ICE had already kidnapped two other immigrants in the past month at this courthouse. ICE does similar things when immigrants show up to immigration check-in appointments. Recently, two mothers and their young children, including one diagnosed with cancer, were kidnapped at their regular immigration check-ins and quickly deported to Honduras. Thus, according to bourgeois legal standards, Judge Dugan was well within her right by protecting the integrity of her courtroom.
Dugan now faces two federal charges: obstruction of a federal proceeding (18 U.S.C. § 1505) and concealing a person to prevent arrest (18 U.S.C. § 1071), the latter carrying a possible five-year sentence and a $250,000 fine. Yet under U.S. law, these charges are weak. Judges have broad discretion to manage their courtrooms, and under Printz v. United States (1997), the federal government cannot compel state officials to enforce federal laws. Legal experts widely believe a conviction would be hard to secure—unless, of course, the courts are bent into compliance, which would not be surprising since that is the whole point of the case to begin with.
Either way, this is meant to tell courts around the country that if the already incredibly vague law, which has been exploited for the interests of the ruling class for all of history, is not interpreted in the most fascistic way, the administration will come after the courts.

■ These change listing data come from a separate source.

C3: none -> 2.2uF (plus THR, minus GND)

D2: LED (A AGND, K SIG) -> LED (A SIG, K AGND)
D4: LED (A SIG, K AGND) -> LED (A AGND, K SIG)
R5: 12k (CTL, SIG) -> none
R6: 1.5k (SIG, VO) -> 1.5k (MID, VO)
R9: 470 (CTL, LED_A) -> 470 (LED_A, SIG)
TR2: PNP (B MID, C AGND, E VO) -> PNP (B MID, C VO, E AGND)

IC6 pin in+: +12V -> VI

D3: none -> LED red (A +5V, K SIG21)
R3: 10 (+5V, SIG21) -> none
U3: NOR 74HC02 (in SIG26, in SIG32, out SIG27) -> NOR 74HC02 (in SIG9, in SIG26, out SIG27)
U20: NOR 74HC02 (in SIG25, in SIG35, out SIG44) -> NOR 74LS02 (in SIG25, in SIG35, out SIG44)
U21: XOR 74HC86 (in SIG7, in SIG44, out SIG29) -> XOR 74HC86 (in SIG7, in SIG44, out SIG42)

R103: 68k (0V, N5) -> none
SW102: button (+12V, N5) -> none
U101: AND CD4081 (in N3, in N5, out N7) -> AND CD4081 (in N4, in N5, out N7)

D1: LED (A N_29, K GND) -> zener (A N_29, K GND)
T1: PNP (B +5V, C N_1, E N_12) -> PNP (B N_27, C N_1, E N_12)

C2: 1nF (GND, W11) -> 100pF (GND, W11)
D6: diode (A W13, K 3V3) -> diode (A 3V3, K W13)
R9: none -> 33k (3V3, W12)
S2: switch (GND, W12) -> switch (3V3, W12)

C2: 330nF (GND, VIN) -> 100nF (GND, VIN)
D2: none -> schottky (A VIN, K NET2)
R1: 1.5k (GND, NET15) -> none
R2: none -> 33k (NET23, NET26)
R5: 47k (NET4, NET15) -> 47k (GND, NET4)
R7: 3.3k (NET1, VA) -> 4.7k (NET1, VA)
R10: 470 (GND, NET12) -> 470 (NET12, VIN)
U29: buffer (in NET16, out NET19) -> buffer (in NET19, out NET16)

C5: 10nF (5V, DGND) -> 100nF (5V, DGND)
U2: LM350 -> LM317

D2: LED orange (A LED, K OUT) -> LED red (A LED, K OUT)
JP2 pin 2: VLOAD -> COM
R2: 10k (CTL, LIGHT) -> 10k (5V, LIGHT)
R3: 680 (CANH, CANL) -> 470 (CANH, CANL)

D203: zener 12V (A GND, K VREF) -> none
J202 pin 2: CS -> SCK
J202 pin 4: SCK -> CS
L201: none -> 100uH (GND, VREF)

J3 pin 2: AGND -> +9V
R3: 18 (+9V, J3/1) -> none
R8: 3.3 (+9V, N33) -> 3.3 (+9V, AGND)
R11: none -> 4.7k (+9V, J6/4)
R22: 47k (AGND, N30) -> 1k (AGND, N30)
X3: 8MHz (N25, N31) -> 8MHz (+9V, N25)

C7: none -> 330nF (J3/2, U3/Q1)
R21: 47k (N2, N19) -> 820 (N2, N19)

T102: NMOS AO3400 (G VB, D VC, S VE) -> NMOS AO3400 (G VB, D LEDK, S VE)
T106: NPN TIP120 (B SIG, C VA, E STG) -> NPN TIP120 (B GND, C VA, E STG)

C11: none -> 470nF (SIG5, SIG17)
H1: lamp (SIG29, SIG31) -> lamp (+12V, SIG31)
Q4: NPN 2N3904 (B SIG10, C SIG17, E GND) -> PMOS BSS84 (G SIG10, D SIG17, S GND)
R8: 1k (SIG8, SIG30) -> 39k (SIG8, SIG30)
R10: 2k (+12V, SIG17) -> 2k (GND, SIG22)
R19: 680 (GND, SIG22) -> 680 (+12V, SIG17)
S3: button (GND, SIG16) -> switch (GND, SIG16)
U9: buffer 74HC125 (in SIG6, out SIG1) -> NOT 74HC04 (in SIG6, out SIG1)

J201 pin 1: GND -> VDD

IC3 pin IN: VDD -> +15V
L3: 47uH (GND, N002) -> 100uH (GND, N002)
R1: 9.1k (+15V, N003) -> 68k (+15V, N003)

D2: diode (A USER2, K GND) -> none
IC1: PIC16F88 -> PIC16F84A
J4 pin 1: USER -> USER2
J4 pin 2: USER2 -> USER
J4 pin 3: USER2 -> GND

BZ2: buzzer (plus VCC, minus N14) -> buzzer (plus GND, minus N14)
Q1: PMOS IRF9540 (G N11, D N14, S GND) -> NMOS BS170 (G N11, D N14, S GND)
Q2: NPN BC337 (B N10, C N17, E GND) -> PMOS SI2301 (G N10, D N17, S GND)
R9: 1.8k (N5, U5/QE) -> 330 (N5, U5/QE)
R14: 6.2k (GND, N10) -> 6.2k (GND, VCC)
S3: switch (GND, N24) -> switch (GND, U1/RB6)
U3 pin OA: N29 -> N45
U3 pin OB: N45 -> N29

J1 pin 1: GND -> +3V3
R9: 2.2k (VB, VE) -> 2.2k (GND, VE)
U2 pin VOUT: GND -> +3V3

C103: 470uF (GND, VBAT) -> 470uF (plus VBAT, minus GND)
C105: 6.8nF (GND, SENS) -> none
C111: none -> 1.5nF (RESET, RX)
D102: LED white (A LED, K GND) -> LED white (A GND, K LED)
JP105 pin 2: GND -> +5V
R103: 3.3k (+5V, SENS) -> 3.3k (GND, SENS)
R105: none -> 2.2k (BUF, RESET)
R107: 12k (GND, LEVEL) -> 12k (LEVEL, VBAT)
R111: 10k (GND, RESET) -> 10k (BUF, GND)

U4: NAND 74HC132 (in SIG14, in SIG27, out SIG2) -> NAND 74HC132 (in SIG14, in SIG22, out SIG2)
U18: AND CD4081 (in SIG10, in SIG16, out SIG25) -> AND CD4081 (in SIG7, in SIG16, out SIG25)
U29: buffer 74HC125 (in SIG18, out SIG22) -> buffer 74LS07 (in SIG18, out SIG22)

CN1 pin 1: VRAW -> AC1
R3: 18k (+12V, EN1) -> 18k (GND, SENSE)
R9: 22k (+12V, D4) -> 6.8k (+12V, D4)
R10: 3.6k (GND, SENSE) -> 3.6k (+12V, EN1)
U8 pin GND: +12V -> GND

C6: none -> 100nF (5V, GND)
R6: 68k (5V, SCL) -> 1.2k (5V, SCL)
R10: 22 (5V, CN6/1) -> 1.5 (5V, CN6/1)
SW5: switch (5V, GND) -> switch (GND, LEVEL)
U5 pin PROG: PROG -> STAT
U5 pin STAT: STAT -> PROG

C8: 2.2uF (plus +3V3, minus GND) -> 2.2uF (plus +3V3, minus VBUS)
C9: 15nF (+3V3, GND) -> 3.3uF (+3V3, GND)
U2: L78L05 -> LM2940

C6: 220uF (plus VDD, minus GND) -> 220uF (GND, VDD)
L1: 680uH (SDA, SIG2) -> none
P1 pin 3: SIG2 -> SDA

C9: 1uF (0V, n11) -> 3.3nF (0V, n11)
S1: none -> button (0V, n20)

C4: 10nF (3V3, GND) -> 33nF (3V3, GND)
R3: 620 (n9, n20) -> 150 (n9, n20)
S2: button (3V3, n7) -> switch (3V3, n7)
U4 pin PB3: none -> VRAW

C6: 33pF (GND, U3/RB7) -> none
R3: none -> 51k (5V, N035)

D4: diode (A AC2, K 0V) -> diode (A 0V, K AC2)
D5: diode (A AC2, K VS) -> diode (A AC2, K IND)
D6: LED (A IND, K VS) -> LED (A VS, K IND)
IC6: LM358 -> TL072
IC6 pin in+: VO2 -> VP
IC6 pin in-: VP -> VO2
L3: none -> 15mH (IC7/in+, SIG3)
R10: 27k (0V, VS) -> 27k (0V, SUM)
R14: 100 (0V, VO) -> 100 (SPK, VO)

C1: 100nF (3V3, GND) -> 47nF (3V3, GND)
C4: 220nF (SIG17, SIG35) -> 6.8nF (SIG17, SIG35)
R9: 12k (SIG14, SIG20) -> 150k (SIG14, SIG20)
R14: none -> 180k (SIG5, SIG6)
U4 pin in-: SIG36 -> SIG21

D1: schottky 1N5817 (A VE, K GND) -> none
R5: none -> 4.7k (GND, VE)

Dimitrov defined fascism as the open, terroristic dictatorship of the most reactionary, chauvinistic, and imperialist sections of the bourgeoisie. It drops the mask of democracy, something the liberal wing of the ruling class still clings to, nervously following behind the fascist bloc.
Liberal pundits now pine for a “return to normal,” but for the masses, “normal” was already a slow, brutal grind of capitalist violence. That status quo—“genocide with a pride flag”—laid the groundwork for fascism. They understand that “democracy for an insignificant minority, democracy for the rich—that is the democracy of capitalist society.” The solution is not capitalist reformism.
As Fred Hampton once said:
“We’re not gonna fight fire with fire, we’re gonna fight fire with water. We’re not gonna fight racism with racism, we’re gonna fight racism with solidarity. We’re not gonna fight capitalism with black capitalism… we’re gonna fight capitalism with socialism.”